Eidg. dipl. Apotheker und Betriebsleiter in Bern

Wann sollte man in die Apotheke kommen und wann besser zum Arzt gehen?

Wenn es sich nicht um einen Notfall handelt, kann grundsätzlich jeder zuerst in die Apotheke kommen. Gemeinsam mit dem Kunden klären wir ab, ob ein Arztbesuch nötig ist oder ob wir selber weiterhelfen können.

Welche Medikamente sind typischerweise rezeptpflichtig?

Ob ein Medikament rezeptpflichtig ist oder nicht, hängt primär davon ab, ob vor der Anwendung eine medizinische Diagnose notwendig ist.
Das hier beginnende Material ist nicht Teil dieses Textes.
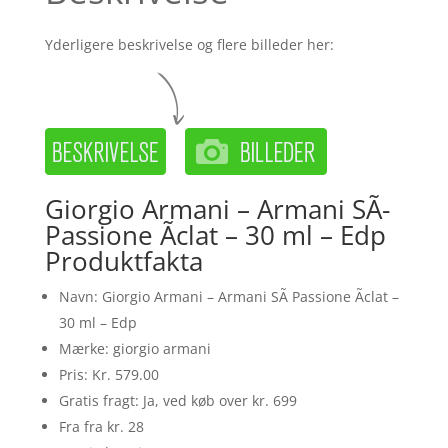
Yderligere beskrivelse og flere billeder her:
Giorgio Armani – Armani SÃ­
Passione Ãclat – 30 ml – Edp
Produktfakta
Navn: Giorgio Armani – Armani SÃ­ Passione Ãclat –
30 ml – Edp
Mærke: giorgio armani
Pris: Kr. 579.00
Gratis fragt: Ja, ved køb over kr. 699
Fra fra kr. 28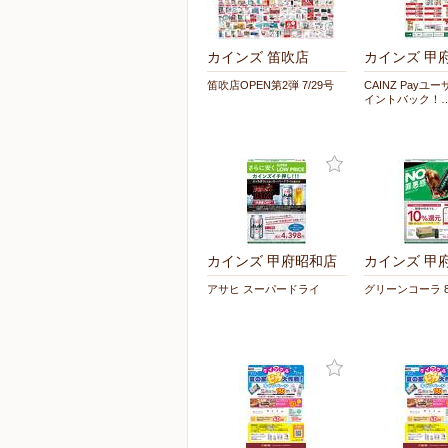
カインズ 笛吹店
カインズ 甲
笛吹店OPEN第2弾 7/29号
CAINZ Payユ
イントバック！
カインズ 甲府昭和店
カインズ 甲
アサヒ スーパードライ
グリーンコーラ 8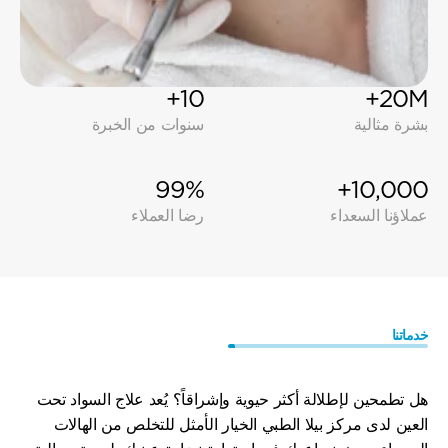
10+
20M+
بشرة مثالية
سنوات من الخبرة
99%
10,000+
عملاؤنا السعداء
رضا العملاء
خدماتنا
امنحي
عينيكِ
مظهرًا
أكثر
حيوية
هل تطمحين لإطلالة أكثر حيوية وإشراقاً؟ يُعد علاج السواد تحت 
العين لدى مركز بيلا الطبي الخيار الأمثل للتخلص من الهالات 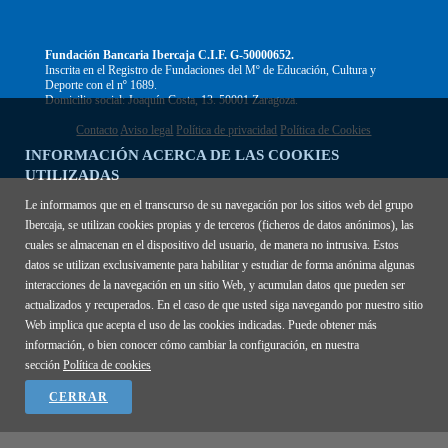
Fundación Bancaria Ibercaja C.I.F. G-50000652.
Inscrita en el Registro de Fundaciones del Mº de Educación, Cultura y
Deporte con el nº 1689.
Domicilio social: Joaquín Costa, 13. 50001 Zaragoza.
Contacto
Aviso legal
Política de privacidad
Política de Cookies
INFORMACIÓN ACERCA DE LAS COOKIES
UTILIZADAS
Le informamos que en el transcurso de su navegación por los sitios web del grupo
Ibercaja, se utilizan cookies propias y de terceros (ficheros de datos anónimos), las
cuales se almacenan en el dispositivo del usuario, de manera no intrusiva. Estos
datos se utilizan exclusivamente para habilitar y estudiar de forma anónima algunas
interacciones de la navegación en un sitio Web, y acumulan datos que pueden ser
actualizados y recuperados. En el caso de que usted siga navegando por nuestro sitio
Web implica que acepta el uso de las cookies indicadas. Puede obtener más
información, o bien conocer cómo cambiar la configuración, en nuestra
sección
Política de cookies
CERRAR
Ausserdem kommt es darauf an, ob es sich um einen neuen Wirkstoff handelt und wie schwierig dessen Handhabung ist, zum Beispiel in Bezug auf Wechsel- und Nebenwirkungen, oder zu welchem Zweck eine Arznei abgegeben wird.

Wie reagieren die Kunden darauf, dass sie auch rezeptpflichtige Medikamente in der Apotheke erhalten?

Die Kunden sind sehr dankbar, weil es für sie eine einfache und gut zugängliche Lösung ist. Viele haben aber noch nicht von dieser Änderung gehört. Neu sind wir ja auch verpflichtet, bei der Abgabe von Medikamenten, die vormals auf der Liste C waren und nun rezeptpflichtig geworden sind, die Personalien aufzunehmen. Das ist für einige noch gewöhnungsbedürftig.